The days are warming and the flowers are blooming. You know what that means: It’s time for spring allergies. And it may sound crazy, but you could be inadvertently making things worse! Here are a few little known things that could be making you extra miserable this spring.
- Stressing out. Studies show high levels of stress are associated with allergy attacks. So whether you need to meditate, schedule weekly massages or rebalance your workload, find a way to loosen up.
- Eating fruit. Spring and juicy fruit seem to go together, but 1 in 3 people with seasonal allergies also have oral allergy syndrome, in which the proteins in some raw fruits and veggies can make your mouth itch and your eyes water. Allergic to grass? You might have issues with peaches, tomatoes and potatoes. If you’re allergic to alder or birch trees, you could react to apples, cherries and celery.
- Showering in the morning. From your hair to your clothes to your shoes, you pick up pollen as you move throughout your day, and wearing your outside clothes in your house just drags it all into your home. Change your clothes and take a shower when you get home to avoid breathing in that pollen while you sleep.

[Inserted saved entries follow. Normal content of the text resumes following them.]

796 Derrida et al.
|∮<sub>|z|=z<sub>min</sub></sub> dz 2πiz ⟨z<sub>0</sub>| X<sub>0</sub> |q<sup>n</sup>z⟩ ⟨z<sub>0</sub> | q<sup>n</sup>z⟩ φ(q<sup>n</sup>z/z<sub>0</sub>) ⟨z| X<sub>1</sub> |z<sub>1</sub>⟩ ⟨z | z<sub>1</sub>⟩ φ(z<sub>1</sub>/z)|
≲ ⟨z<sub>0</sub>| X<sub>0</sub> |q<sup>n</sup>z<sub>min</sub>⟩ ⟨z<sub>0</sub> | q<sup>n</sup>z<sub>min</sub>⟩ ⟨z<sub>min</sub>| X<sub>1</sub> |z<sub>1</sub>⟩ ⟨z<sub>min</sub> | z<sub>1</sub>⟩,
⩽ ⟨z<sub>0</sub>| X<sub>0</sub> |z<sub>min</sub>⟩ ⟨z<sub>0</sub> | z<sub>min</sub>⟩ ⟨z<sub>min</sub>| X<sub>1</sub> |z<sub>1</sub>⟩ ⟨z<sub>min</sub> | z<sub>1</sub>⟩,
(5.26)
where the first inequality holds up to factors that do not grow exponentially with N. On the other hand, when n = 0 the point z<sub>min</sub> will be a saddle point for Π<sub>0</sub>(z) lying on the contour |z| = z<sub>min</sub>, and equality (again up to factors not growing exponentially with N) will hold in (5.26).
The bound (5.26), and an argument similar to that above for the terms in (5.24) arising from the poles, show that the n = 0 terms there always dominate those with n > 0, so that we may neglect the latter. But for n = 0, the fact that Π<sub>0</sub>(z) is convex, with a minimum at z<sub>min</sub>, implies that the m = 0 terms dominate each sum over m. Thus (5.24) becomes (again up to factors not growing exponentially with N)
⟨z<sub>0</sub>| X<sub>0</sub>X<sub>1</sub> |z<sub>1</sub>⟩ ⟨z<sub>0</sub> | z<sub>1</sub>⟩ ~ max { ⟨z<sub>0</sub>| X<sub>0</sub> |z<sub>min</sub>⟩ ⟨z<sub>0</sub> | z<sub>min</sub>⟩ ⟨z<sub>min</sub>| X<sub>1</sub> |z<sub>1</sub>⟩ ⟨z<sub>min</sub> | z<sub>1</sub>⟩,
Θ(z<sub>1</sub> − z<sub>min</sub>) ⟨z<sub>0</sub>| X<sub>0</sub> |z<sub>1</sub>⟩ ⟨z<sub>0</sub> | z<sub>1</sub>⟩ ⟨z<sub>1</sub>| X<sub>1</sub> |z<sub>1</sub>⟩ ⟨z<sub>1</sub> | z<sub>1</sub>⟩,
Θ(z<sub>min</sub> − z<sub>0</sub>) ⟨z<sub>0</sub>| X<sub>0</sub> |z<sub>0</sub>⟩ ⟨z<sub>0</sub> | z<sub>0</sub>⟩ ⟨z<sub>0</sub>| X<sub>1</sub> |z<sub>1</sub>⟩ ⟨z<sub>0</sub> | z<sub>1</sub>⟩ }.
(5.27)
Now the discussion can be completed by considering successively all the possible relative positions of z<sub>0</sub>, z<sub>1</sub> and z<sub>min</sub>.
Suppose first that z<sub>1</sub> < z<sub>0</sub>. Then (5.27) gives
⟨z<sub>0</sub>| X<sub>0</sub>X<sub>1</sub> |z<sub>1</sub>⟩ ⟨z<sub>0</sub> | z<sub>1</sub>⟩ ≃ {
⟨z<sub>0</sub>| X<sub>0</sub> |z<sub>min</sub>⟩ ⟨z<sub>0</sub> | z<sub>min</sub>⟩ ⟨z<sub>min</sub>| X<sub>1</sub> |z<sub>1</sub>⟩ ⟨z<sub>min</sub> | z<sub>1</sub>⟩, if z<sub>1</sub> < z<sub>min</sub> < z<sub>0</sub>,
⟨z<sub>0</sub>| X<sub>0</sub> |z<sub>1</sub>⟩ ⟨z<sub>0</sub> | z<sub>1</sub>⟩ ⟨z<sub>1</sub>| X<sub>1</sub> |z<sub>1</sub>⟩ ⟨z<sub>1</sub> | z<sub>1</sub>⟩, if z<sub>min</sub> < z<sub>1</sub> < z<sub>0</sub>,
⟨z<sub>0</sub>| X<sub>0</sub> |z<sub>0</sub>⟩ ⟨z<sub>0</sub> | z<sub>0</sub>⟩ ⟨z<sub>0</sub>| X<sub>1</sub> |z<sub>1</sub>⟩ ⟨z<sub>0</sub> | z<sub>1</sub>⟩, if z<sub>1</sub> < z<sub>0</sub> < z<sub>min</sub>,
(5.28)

- Opening the windows. Whether you’re in the car or at home, throwing open the windows invites pollen right into your (itchy) nose. Use the air conditioner whenever possible; recirculate the air in your car and use an allergen filter in your home.
- Wearing contacts. They aren’t just irritating your eyes — soft contact lenses actually absorb pollen, which means they can trap it right on your eyes. You might want to pull out your frames until the season is over. Can’t part with your contacts? Use daily disposables.
- Waiting to take your meds. The sooner you start your over-the-counter allergy medication, the more effective it will be. Don’t wait until you’re already miserable to pop your first pill of the season; take one as soon as you see the flowers start to bloom.
- Having a plant. You probably know it’s counterproductive to buy cut flowers, but studies show about 75 percent of hay fever sufferers are also allergic to some houseplants. It might pay to leave the greenery outside, particularly ficus, ivy, palms, ferns and orchids.